Open-gangway subway cars on the way but not to the No. 7 line

Open-gangway subway cars on the way but not to the No. 7 line
Photo courtesy Gov. Cuomo’s office
By Bill Parry

Riders of the beleaguered No. 7 subway line have been dreaming of open-gangway subway cars for years as an answer to the chronic over-crowding on their trains. When Gov. Andrew Cuomo announced Monday that he has a plan that will bring 1,025 new subway cars, including 750 “Open Car End” designed cars, to the MTA, hope ran high on social media.

But the new cars, which are designed to increase capacity, will not roll on the No. 7 subway line because they wouldn’t fit and the line recently received new cars, according to the MTA. The open-gangway cars won’t run on any numbered lines but only on the lettered lines, according to the MTA.

“That’s a shame, because they are really wonderful,” 7 Train Blues founder Melissa Orlando said.

The open-gangway subway cars have a new design that replaces the door between cars with an accordian-like connector that eliminates separation between cars and increases capacity by as much as 10 percent. It creates longer, open spaces, allowing for greater passenger flow, and they are growing more popular in London, Paris and Toronto.

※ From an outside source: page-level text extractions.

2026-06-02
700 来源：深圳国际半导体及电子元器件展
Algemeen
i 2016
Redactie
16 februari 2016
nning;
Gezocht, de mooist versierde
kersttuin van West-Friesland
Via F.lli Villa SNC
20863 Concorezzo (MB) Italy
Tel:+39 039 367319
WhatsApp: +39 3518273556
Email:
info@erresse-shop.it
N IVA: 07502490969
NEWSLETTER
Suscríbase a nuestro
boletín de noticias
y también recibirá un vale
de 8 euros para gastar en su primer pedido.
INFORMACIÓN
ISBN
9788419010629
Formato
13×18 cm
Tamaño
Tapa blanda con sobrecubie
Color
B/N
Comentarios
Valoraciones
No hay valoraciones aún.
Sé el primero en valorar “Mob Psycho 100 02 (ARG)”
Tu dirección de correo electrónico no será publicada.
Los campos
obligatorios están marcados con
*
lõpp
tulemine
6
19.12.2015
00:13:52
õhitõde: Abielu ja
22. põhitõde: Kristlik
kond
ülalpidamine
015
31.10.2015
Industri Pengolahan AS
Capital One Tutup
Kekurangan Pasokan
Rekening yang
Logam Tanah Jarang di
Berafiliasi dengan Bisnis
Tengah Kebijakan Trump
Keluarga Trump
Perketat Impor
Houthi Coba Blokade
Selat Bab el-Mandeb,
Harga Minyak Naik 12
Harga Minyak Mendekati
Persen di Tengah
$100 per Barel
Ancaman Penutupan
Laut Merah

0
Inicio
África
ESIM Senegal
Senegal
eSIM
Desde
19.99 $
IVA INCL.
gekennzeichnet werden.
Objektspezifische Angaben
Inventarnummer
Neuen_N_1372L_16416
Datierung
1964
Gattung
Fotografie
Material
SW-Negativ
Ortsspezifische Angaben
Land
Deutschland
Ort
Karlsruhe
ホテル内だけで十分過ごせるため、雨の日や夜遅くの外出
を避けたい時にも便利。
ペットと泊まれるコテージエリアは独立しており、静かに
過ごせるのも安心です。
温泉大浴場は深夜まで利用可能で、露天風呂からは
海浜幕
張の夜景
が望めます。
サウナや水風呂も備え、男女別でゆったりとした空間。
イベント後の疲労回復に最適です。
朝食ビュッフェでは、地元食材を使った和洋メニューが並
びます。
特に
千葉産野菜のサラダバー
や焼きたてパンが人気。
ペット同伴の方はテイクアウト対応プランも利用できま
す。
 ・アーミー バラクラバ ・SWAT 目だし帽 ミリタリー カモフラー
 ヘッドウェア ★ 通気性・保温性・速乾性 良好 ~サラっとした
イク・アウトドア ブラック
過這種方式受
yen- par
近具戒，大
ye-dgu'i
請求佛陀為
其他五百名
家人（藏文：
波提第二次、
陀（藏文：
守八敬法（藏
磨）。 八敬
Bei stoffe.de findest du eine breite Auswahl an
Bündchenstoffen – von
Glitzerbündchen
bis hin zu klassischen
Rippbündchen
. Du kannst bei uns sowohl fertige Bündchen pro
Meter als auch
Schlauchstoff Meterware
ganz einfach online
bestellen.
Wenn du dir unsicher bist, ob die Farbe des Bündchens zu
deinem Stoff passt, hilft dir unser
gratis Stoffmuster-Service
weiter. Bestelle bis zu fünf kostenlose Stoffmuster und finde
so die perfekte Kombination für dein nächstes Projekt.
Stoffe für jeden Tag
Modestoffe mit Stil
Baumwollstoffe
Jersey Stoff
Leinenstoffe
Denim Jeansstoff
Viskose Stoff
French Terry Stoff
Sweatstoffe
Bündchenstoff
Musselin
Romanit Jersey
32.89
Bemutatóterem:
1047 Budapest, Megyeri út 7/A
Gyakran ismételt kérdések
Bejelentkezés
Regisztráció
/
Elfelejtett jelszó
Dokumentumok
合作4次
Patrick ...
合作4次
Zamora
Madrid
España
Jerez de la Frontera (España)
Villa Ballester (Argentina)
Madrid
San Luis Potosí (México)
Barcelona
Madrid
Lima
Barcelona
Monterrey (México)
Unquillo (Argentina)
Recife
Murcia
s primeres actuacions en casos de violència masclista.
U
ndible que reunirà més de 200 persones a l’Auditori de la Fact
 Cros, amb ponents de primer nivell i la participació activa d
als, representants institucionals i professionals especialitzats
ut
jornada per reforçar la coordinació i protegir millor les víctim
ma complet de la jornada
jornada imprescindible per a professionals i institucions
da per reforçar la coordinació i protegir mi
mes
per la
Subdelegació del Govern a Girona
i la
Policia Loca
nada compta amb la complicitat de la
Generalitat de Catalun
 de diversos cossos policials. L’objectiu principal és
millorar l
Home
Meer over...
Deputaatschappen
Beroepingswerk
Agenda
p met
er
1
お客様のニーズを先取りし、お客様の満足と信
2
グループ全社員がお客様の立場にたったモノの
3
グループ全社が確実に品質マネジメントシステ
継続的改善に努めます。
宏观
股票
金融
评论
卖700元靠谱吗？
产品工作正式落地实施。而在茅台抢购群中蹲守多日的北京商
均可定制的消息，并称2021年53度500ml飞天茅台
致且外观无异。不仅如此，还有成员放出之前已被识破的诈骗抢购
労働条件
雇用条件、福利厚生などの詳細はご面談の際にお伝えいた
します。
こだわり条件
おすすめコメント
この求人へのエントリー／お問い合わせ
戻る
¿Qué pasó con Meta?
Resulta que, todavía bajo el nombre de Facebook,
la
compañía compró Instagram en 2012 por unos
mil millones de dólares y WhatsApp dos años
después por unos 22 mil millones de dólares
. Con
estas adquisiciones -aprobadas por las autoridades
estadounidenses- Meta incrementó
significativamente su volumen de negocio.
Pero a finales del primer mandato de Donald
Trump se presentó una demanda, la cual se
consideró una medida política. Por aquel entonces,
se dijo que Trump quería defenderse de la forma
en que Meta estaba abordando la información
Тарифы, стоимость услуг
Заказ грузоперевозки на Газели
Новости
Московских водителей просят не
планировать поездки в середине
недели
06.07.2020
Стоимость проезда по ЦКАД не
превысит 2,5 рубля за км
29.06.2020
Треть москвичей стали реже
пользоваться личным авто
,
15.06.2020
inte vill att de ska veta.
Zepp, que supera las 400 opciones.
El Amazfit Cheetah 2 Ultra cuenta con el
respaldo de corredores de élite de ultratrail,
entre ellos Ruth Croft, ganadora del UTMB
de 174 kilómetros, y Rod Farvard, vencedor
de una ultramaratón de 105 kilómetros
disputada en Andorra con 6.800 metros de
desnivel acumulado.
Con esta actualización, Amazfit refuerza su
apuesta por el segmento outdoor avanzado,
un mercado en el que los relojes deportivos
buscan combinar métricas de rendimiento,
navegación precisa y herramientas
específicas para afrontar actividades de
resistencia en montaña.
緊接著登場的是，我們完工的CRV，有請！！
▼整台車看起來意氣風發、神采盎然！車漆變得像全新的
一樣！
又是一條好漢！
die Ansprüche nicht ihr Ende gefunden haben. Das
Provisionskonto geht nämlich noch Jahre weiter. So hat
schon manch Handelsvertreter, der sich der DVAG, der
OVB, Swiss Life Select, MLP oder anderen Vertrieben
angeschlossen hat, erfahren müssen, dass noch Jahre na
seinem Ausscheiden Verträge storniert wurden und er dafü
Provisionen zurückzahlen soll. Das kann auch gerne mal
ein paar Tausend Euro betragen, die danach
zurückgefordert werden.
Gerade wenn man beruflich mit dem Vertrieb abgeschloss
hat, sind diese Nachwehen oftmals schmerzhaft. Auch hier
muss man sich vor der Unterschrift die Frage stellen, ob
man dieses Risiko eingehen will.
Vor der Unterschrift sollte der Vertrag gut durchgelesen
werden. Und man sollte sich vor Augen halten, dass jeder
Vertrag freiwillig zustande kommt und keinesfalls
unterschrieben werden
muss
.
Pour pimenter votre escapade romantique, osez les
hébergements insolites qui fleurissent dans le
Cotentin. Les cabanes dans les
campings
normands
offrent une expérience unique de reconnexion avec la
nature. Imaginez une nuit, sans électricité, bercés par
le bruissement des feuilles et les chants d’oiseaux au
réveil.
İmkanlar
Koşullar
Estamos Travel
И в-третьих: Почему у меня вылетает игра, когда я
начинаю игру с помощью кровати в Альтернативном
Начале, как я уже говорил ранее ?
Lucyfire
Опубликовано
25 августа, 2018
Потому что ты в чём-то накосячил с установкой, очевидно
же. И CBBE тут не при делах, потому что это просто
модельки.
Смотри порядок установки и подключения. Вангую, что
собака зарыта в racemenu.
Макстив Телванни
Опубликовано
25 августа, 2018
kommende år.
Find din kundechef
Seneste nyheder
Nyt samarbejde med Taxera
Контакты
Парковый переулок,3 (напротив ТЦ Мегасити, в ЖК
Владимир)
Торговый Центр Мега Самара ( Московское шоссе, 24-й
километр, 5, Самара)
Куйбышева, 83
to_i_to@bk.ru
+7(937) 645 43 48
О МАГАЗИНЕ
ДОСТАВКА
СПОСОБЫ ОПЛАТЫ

“I’m really happy for New York City Transit that they are getting these wonderful new cars but it’s disappointing to know we won’t be getting them,” 7 Train Blues Founder Melissa Orlando said. “Even when the new CBTC signal system is up and running in 2017 and we will have two extra trains each hour, we still won’t have enough capacity for the growing population explosion in western Queens where all of our lines are pushed to the limit.”

The new cars and major station renovations were announced as part of the MTA’s $27 billion, five-year capital plan.

“New York deserves a world-class transportation network, worthy of its role as the heartbeat of the 21st century economy,” Cuomo said. “The MTA design team developed a bold and visionary reimagining of the quintessential commuter experience, incorporating best practices from global transit systems, and focusing on our core mission to renew, enhance and expand.”

The new cars will also feature much wider doors to reduce delays by allowing passengers to enter and exit more quickly, a host of new amenities including WiFi, USB chargers and customer information displays and security cameras to promote passenger safety. The exterior will include a new blue front with large windows, LED headlights, and a blue stripe with gold accents along the sides.

“The governor gave the MTA a mandate to implement new, world-class designs as quickly as possible for all new subway cars and that’s what you’re seeing today — innovation making the lives and commutes of all New Yorkers easier,” MTA Chairman and CEO Thomas Prendergast said.”

The initiative includes a new and improved design standard for subway stations. Extensive renovations are planned for 31 stations across the five boroughs, but it is not clear which stations in Queens will be selected or when any projects would begin. .

“We are going to do more than renovate, we are bringing subway stations to a higher standard than ever before,” Cuomo said.